In the spirit of full disclosure, I do not advocate a total ban on abortion in the United States. I believe it is sometimes a sad but necessary procedure that should remain available (without government funding). However, I do advocate very tight restrictions and much better education on the psychological impact of abortion on the mother. Abortion, which is so lightly called "choice," is life-altering in ways that young women will not immediately understand nor recognize without help.

I once stood among pro-lifers outside of a local abortion clinic in Louisville. And sadly, I must tell you that protesting with cries of "don't kill your baby!" does no good. Young women who make this "choice" out of fear or out of a desire to continue their lives undisturbed by an inconvenient pregnancy will not respond to that emotional cry. They are fearful and self-focused.

For these young women to stop and consider what they are doing, they need to know that their psychological well-being will be jeopardized in ways they are not able to recognize, in ways that may ruin their lives and their wills to live. A woman's body knows when she's a mother and knows when she's killed the life inside her -- that is a wound to the heart and the mind that no young woman expects and very few will be equipped to deal with honestly until it's too late. One young death is a shame but two young deaths is a tragedy.

Tuesday, October 03, 2006

A perv is a perv... unless he's a Democrat?

I've had just about all I can stand of the nonsense surrounding various calls for Speaker Hastert to step down due to his handling of the Foley mess. And, dare I mention the load of articles predicting the demise of the Republican party in midterm elections because of Foley? It's getting ridiculous. The guys at Powerline, as usual, have it right.

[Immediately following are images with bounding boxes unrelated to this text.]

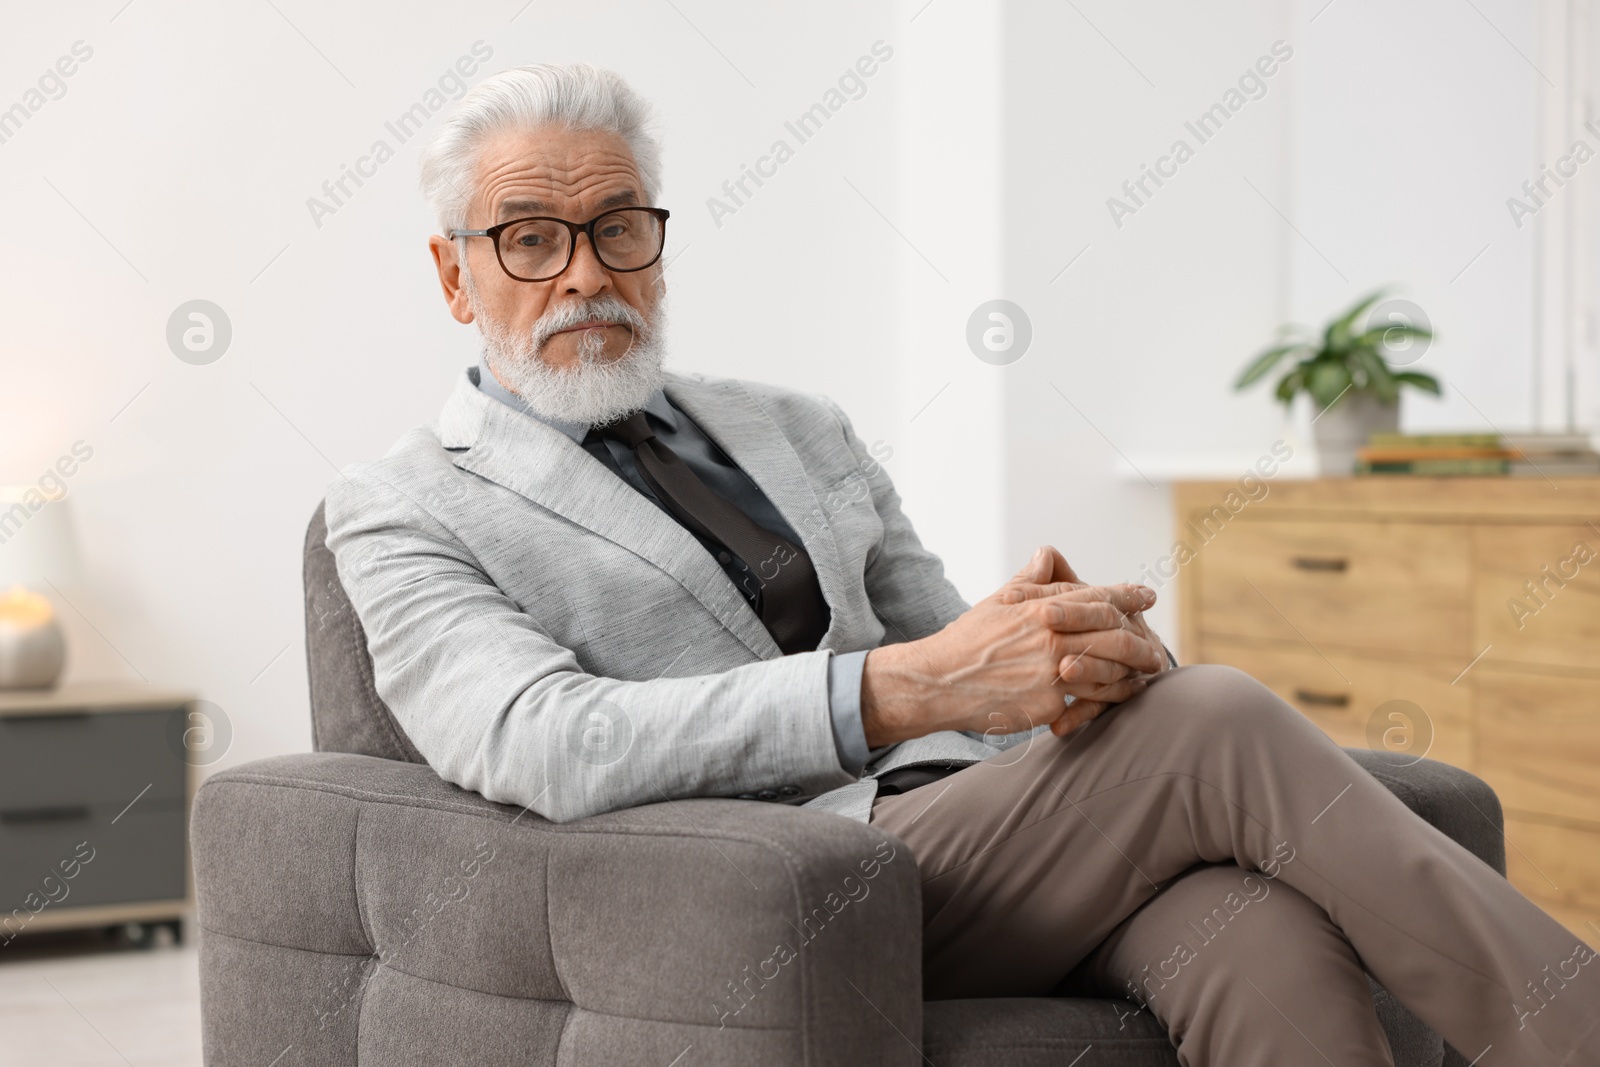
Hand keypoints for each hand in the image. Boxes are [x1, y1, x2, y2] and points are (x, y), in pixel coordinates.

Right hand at [860, 546, 1157, 746]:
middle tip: (1156, 644)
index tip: (1145, 595)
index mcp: (1041, 608)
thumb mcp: (997, 602)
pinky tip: (1120, 696)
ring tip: (1146, 672)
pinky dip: (1109, 698)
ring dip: (1132, 670)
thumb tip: (1047, 555)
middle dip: (1140, 638)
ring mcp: (1051, 670)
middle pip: (1112, 632)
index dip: (1126, 595)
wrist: (938, 681)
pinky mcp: (1048, 702)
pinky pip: (1089, 700)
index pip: (1095, 597)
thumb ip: (1030, 582)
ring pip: (1108, 667)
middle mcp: (1051, 636)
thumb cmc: (966, 641)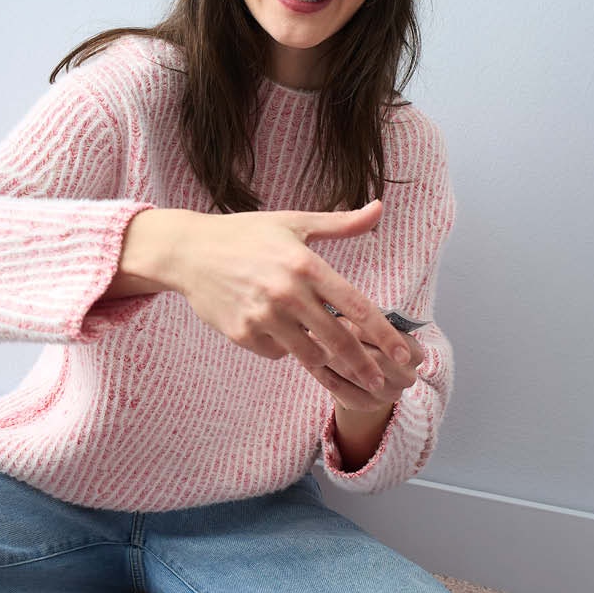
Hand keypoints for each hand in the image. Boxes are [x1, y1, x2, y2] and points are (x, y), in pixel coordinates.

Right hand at [167, 200, 412, 392]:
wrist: (189, 252)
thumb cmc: (245, 235)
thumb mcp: (293, 223)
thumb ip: (340, 224)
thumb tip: (379, 208)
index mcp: (306, 265)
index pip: (356, 306)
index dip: (384, 334)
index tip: (403, 354)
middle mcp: (287, 293)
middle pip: (338, 340)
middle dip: (363, 367)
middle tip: (380, 384)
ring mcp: (263, 317)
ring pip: (309, 354)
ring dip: (326, 362)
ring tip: (342, 369)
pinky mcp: (243, 334)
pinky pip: (277, 353)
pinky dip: (285, 349)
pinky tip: (280, 333)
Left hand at [306, 316, 423, 411]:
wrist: (371, 371)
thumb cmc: (371, 340)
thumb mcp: (373, 327)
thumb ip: (364, 321)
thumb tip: (337, 318)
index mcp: (414, 352)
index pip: (389, 339)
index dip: (361, 328)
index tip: (336, 317)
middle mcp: (407, 377)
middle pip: (373, 358)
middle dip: (343, 341)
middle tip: (316, 328)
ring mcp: (390, 395)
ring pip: (354, 374)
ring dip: (328, 356)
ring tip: (309, 341)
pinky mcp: (368, 407)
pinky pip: (341, 390)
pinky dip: (322, 374)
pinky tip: (308, 361)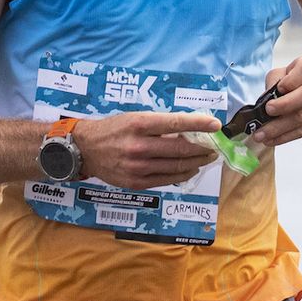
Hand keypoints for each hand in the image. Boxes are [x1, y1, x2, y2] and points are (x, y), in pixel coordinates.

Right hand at [72, 112, 220, 189]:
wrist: (85, 149)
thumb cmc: (113, 129)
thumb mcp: (134, 118)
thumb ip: (160, 124)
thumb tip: (190, 129)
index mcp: (139, 124)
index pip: (176, 123)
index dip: (199, 124)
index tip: (216, 124)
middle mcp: (139, 146)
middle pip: (180, 148)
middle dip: (202, 147)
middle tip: (214, 146)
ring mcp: (138, 167)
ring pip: (176, 167)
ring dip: (196, 162)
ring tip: (206, 158)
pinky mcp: (136, 182)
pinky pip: (166, 179)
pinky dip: (182, 174)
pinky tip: (190, 169)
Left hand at [259, 57, 301, 145]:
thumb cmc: (296, 86)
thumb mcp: (281, 76)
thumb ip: (273, 83)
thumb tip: (265, 100)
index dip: (292, 80)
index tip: (279, 89)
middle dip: (285, 105)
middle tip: (267, 112)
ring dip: (279, 128)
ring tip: (261, 134)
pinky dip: (286, 137)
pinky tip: (272, 139)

Let's get this straight, folks: a pervert is a pervert regardless of his political affiliation. They come in all flavors -- heterosexual, gay, black, white, Conservative, Liberal -- get the picture? The American public understand this and will vote the way they intend to vote regardless of which party Foley is a member. It is nonsense to assume, as many in the MSM seem to be doing, that this inappropriate and reprehensible behavior will impact an entire political party. We all know that perverts exist in all walks of life and are not just members of one party or the other. Can it possibly be that we, the people, see things more clearly than the liberal elites who write the newspapers? *gasp!*

As for Hastert's handling of the situation, I understand that he handled it per the parents' wishes when they contacted him about the "overly familiar" email exchanges between Foley and their son. The REAL issue is that the transcripts of instant messaging (IM) exchanges did not come to light until years after they actually happened. Who had them? Why were they not released to the proper authorities immediately? If there is blame to be laid on anyone other than Foley himself it is with the person who knew about and held this information. THAT is the sickest part of this whole mess.